An essayist, mathematician, civil servant, critic, theater manager, and writer of one of the modern world’s most absorbing tales, Stoker lived during an era of great cultural transformation. Famine and decadence, tradition and revolution, emancipation and nostalgia—these are a few of the opposing forces that abounded in Stoker’s world and that thrust Great Britain and Europe out of the old world and into modernity.
Son of a conservative, Protestant civil service clerk and the third of seven children, Bram Stoker was a fragile youth who suffered from a life-threatening illness; he could not walk unaided until the age of seven. His early sickness was replaced by vigorous health as he became a young man; he competed in athletics at Trinity College and excelled in mathematics and the sciences. After graduation, it appeared that Bram would follow in his father’s footsteps: He took a civil service post at Dublin Castle, where his father worked. His position made him privy to Dublin’s most exclusive salons ; Oscar Wilde and his parents were intimate friends, and Bram vied with Oscar for the hand of the future Mrs. Florence Balcombe Stoker. During his seven years of civil service, Stoker cultivated his nascent literary career. He published theater reviews, short stories, and a political address; he also began a correspondence with the American poet Walt Whitman that lasted until the poet’s death.

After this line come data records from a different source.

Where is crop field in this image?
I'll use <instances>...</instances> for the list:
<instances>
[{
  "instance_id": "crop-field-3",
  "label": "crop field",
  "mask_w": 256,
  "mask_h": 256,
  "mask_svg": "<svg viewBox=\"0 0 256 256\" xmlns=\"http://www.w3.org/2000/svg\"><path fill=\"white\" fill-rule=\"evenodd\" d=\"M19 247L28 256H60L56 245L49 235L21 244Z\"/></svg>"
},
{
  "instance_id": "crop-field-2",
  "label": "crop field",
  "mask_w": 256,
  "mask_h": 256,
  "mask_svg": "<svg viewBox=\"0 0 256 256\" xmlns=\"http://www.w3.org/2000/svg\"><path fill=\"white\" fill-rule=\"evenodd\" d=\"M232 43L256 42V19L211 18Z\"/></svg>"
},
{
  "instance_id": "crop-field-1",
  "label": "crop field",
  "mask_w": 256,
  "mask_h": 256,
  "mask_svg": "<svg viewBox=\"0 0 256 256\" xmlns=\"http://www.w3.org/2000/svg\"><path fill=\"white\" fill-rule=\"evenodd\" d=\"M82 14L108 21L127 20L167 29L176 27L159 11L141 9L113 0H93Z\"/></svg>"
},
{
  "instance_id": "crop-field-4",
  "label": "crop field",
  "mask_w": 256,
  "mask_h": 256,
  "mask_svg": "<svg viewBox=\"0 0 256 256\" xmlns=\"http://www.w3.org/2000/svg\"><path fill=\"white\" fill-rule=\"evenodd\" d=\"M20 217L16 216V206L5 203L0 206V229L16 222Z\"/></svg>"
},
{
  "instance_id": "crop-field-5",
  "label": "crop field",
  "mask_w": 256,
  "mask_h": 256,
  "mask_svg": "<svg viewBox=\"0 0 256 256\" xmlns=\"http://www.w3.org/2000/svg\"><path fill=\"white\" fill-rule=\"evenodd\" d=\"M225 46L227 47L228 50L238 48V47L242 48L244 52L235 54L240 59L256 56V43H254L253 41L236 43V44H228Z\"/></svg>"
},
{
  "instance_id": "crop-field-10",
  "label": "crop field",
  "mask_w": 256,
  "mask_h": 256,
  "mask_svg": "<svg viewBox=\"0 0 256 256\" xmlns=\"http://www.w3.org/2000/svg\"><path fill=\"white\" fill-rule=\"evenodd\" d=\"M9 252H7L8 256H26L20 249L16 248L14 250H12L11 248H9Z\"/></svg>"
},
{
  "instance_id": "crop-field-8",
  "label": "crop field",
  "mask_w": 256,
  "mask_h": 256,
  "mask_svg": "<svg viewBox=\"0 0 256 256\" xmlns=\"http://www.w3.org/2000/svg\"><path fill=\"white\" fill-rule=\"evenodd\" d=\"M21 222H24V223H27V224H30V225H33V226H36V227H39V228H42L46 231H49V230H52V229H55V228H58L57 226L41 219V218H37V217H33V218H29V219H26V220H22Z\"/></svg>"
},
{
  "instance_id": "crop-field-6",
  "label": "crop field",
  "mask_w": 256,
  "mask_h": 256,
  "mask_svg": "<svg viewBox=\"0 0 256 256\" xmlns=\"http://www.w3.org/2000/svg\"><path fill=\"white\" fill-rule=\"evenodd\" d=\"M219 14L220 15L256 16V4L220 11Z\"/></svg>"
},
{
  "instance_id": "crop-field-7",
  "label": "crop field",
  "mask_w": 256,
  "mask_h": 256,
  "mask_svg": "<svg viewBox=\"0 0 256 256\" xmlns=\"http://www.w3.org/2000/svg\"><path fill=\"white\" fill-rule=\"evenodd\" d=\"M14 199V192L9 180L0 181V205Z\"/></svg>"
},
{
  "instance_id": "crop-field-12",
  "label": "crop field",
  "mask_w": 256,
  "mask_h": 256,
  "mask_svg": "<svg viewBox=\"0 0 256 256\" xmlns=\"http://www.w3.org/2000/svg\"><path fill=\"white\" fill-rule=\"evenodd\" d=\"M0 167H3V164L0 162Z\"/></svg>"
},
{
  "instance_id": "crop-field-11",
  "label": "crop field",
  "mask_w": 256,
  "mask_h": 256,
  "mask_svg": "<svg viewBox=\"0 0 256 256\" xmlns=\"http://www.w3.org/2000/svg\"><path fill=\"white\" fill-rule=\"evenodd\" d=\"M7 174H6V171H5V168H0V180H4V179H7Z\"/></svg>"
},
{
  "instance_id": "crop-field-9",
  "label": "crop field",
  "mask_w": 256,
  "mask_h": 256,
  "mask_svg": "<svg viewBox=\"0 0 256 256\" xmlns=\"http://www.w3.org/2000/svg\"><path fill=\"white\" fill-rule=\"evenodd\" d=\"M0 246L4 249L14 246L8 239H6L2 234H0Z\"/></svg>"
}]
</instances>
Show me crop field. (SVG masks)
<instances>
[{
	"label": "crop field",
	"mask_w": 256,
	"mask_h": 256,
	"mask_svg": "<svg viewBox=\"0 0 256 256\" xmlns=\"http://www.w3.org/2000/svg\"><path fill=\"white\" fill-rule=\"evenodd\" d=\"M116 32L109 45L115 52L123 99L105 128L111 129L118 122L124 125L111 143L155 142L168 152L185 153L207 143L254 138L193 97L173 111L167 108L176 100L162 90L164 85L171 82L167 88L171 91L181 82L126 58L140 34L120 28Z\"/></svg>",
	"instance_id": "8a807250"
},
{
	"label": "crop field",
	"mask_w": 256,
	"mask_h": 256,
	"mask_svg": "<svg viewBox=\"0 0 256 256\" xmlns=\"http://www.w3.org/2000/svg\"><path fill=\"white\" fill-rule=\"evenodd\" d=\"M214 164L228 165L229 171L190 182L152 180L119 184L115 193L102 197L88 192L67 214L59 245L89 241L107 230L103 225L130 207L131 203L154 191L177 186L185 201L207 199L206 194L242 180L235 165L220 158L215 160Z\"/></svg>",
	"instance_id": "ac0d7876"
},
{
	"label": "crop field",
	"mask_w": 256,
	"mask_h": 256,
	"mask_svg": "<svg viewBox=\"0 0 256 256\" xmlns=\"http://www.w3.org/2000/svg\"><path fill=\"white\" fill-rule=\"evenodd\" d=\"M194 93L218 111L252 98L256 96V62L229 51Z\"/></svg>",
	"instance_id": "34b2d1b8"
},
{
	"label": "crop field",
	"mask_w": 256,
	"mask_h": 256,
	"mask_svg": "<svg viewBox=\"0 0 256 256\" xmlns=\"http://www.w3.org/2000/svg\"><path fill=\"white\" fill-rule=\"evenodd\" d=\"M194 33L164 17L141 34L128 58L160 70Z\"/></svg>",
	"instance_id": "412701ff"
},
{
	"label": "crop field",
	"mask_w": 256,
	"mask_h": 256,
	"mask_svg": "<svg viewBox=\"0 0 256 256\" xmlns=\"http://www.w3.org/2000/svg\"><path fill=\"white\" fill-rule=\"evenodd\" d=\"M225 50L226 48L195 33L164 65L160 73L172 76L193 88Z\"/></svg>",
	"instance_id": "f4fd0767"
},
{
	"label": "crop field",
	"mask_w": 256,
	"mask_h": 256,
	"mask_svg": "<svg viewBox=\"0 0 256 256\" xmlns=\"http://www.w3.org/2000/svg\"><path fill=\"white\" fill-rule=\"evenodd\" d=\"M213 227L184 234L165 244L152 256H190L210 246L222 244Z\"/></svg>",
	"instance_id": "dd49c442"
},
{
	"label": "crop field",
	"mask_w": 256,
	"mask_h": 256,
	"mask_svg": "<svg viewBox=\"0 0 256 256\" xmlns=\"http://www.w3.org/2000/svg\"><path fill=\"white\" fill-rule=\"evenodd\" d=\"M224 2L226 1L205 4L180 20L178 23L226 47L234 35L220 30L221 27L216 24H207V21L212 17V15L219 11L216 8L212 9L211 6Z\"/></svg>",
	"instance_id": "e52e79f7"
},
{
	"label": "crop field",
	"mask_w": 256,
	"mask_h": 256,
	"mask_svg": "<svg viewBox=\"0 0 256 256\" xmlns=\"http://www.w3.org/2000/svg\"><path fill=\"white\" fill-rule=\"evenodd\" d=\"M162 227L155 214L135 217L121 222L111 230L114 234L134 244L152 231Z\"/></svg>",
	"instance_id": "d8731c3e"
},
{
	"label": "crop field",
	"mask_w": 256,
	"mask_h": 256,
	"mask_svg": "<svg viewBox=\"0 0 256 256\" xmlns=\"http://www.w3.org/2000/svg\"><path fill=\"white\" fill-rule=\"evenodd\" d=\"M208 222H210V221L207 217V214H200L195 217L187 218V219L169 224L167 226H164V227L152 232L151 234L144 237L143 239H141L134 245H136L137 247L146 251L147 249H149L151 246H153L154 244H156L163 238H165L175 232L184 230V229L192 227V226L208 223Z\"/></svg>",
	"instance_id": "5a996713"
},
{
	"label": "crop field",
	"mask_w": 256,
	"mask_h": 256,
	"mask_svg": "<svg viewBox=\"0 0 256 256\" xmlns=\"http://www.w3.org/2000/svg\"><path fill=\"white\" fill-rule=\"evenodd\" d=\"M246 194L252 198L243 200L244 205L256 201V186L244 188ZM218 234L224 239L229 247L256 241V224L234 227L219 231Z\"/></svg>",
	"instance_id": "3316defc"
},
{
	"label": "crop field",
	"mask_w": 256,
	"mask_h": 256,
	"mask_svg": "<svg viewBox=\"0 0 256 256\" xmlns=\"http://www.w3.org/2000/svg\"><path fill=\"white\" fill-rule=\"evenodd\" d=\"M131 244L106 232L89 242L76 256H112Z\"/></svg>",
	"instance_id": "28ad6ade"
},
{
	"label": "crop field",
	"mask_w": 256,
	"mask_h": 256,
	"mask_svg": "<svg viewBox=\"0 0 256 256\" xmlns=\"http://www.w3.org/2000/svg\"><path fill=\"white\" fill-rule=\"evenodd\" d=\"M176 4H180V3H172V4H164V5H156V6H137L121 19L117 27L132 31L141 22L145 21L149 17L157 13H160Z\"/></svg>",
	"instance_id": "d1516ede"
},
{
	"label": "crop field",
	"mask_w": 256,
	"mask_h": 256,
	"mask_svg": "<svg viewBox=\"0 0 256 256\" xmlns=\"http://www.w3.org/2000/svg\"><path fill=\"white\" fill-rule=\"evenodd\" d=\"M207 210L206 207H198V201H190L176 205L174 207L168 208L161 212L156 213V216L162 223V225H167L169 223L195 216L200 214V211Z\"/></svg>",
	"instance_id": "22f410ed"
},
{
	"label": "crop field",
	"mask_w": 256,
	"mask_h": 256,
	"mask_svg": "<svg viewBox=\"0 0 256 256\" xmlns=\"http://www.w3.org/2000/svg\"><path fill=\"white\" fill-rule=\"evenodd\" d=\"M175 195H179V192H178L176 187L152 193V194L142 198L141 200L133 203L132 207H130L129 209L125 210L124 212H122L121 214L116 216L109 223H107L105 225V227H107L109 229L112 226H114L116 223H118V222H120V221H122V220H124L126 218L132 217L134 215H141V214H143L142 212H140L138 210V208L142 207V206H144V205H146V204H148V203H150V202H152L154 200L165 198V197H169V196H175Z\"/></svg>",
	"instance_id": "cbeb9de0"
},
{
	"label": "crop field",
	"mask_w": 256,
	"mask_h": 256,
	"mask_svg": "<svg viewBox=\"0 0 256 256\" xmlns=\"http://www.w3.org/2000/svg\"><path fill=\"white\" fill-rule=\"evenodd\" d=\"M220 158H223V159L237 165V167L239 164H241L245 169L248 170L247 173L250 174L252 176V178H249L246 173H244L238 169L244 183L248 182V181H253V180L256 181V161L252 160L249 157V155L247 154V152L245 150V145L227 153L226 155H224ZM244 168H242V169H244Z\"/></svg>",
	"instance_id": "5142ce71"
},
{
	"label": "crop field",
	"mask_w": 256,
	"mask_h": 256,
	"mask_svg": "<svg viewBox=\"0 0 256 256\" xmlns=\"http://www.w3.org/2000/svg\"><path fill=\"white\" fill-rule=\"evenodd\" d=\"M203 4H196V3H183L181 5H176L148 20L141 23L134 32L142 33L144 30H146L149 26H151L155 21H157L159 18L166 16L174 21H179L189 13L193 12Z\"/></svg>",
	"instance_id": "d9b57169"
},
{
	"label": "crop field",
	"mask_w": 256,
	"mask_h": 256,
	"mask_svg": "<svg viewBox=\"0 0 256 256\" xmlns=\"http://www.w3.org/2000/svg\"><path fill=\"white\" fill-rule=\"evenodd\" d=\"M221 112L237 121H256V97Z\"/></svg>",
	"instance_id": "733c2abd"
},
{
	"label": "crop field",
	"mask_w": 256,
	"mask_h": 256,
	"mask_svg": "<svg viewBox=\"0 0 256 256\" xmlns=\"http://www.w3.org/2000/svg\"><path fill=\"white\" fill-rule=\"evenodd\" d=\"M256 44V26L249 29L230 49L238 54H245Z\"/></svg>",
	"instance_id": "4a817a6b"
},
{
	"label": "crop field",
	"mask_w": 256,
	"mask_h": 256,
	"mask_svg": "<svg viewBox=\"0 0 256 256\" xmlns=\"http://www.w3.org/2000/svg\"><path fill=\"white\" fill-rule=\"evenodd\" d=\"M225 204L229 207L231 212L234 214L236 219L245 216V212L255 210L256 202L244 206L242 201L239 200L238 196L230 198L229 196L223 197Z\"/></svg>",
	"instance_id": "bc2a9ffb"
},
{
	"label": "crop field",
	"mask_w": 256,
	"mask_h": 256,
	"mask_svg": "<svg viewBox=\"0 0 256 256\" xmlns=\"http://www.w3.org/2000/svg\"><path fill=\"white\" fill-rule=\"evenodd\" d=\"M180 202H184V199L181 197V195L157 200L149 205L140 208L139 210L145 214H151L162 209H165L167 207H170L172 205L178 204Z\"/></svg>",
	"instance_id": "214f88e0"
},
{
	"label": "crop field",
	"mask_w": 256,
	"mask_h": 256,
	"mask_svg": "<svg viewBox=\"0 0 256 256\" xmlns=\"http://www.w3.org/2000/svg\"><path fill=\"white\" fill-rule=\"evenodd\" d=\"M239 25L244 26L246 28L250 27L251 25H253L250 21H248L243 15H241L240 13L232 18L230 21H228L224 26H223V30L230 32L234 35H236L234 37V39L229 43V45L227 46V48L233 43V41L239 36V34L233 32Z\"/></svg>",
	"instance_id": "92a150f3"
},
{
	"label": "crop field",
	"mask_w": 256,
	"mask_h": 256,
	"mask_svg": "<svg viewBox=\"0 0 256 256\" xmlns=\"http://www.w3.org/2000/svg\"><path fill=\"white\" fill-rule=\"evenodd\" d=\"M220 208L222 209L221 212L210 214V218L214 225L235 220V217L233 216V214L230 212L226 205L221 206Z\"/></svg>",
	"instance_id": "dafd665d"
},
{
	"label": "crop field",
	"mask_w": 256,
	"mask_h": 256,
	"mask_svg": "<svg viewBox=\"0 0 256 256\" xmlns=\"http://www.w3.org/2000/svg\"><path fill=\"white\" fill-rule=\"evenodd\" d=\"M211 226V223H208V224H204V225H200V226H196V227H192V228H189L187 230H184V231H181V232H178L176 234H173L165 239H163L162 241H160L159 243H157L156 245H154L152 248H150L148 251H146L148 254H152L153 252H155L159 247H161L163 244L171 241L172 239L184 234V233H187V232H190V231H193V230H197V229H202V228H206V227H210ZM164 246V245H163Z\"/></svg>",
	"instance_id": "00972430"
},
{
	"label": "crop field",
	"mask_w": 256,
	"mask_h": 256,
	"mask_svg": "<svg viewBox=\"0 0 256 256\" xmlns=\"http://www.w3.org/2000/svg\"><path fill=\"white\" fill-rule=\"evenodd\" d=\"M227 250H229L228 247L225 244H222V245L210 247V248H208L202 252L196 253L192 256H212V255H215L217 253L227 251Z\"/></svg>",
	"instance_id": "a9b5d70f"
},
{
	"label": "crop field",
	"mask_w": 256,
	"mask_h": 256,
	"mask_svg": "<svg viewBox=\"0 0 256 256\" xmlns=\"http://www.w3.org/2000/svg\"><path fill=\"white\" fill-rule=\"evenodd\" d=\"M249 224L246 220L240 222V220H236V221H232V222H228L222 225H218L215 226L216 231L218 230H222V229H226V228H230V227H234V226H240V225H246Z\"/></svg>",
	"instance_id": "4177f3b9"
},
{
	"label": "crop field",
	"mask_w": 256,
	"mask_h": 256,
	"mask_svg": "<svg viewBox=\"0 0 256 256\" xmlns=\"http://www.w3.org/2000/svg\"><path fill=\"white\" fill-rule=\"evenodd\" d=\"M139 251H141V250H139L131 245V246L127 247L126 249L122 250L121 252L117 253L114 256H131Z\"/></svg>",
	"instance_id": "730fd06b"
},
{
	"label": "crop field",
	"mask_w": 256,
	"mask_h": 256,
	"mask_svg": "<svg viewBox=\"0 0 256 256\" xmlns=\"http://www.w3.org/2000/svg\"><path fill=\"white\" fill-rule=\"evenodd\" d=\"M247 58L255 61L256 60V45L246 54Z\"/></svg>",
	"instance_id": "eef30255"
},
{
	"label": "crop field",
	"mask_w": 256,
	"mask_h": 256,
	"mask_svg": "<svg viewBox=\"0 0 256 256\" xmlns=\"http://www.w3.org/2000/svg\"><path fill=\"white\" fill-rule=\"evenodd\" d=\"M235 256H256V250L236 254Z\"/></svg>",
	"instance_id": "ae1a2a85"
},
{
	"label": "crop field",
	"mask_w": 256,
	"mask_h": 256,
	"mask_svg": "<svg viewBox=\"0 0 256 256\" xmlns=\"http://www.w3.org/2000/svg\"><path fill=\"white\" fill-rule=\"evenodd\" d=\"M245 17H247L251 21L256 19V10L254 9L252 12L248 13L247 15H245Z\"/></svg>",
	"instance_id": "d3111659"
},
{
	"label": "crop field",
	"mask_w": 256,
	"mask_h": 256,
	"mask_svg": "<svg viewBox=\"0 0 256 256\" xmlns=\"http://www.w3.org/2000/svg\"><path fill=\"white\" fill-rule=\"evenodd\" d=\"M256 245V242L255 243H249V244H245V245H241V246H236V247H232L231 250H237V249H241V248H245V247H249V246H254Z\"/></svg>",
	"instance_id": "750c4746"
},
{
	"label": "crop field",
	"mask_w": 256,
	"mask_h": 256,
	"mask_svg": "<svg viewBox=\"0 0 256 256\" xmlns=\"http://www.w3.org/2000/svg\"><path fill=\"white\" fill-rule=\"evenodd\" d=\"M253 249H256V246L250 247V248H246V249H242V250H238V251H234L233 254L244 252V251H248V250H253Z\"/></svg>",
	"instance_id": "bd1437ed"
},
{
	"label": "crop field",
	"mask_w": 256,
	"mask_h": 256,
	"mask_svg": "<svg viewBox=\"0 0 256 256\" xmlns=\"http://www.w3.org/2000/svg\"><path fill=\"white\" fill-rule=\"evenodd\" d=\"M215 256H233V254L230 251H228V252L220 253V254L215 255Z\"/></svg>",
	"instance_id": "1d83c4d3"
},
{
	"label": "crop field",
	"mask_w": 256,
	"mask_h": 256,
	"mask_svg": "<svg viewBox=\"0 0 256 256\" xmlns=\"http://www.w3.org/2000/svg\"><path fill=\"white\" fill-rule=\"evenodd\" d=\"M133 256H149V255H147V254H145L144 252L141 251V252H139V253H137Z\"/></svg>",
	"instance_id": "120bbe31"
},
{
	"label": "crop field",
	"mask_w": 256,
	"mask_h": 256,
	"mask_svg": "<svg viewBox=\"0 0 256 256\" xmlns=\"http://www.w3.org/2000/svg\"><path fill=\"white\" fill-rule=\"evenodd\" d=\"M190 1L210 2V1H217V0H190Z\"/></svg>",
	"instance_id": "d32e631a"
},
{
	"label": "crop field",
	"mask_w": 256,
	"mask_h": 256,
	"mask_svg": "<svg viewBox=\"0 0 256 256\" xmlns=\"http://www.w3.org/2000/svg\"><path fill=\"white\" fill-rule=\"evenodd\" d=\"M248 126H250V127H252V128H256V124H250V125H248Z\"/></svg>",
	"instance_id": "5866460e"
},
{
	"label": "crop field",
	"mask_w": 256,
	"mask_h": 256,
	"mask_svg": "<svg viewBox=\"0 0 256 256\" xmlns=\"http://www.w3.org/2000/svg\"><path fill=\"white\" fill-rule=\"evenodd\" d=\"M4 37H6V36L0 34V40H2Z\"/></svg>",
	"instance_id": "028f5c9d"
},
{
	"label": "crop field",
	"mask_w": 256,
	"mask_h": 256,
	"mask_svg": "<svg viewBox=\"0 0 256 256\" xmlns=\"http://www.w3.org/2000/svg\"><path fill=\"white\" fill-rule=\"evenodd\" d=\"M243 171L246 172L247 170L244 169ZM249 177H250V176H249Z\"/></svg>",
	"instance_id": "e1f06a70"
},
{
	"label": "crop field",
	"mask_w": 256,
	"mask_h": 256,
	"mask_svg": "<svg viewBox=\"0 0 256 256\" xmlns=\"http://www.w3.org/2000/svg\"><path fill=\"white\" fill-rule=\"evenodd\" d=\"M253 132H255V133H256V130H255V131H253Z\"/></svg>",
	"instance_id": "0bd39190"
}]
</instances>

Although Stoker wrote his first, much-admired book The Duties of Clerks of Petty Sessions in Ireland (1879) on his civil-service profession and returned to Trinity to give talks on various topics, he ultimately chose to live a more artistic life in London. An 1876 reading of the poem “The Dream of Eugene Aram” by the actor Henry Irving profoundly affected Stoker; the two men became close friends, and Stoker worked as business manager for Irving’s Lyceum Theatre from 1878 until the actor’s death in 1905. As in his earlier life, during these years Stoker was involved in an impressive range of endeavors.
He devoted a great amount of energy and time to Irving, fathered his only child, Irving Noel Thornley Stoker, and published frequently. He also lectured on the subject of the United States, studied law, and was given a Bronze Medal by the Royal Society for attempting to save a suicide.
Stoker put his indelible mark on the centuries-old vampire myth with the publication and stage debut of Dracula in 1897. The novel caused a sensation—reactions were mixed and heated. Nevertheless, Dracula’s popularity has endured for more than a century. Stoker’s mother, Charlotte, perhaps praised Dracula most accurately when she said that no novel, apart from Mary Shelley’s Frankenstein, is comparable “in originality, or terror.”
Stoker continued to publish widely, although his other works failed to attain the immortality of Dracula. While on tour with the Lyceum company in 1905, he witnessed the death of his longtime colleague and friend, Henry Irving. The next year Stoker suffered the first of two strokes. With his wife and son at his bedside, Bram Stoker died on April 20, 1912.
THE WORLD OF BRAM STOKER ANDDRACULA
1847
Abraham Stoker is born on November 8 in Dublin to Charlotte and Abraham Stoker. Nursed by his uncle William through a lengthy childhood illness, Bram is repeatedly bled to improve his condition. Charlotte Brontë’s Jane Eyre and Emily Brontë’s Wuthering Heights are published.
1848
Revolutions take place in Paris, Vienna, Milan, Rome, and Venice.
1849
Bram’s brother Tom is born. Edgar Allan Poe dies.
1854
Bram’s brother George is born. Bram walks unaided for the first time. His illness ends and does not return for the rest of his relatively healthy life. Britain and France declare war on Russia. Tennyson’s “The Charge of the Light Brigade” is published. Oscar Wilde is born.
1855
Charlotte Brontë dies. Walt Whitman’s Leaves of Grass is published.
1856
Sigmund Freud is born.
1859
Stoker enters preparatory school, where he will study until 1863. Charles Darwin’s On the Origin of Species by Natural Selection and Charles Dickens’s A Tale of Two Cities are published. Arthur Conan Doyle is born.
1863
Stoker enters Trinity College in Dublin, where he studies science and mathematics, and plays competitive sports.
1865
The American Civil War ends. Lewis Carroll’s Alice’s Adventures in Wonderland is published. William Butler Yeats is born.
1867
Stoker attends a performance of Richard Sheridan’s The Rivals, starring Henry Irving, at the Theatre Royal in Dublin.
1868
After graduating with honors and an M.A. degree in mathematics from Trinity College, Stoker enters the civil service at Dublin Castle.
1871
Stoker’s first theater review for the Dublin Evening Mail is published anonymously.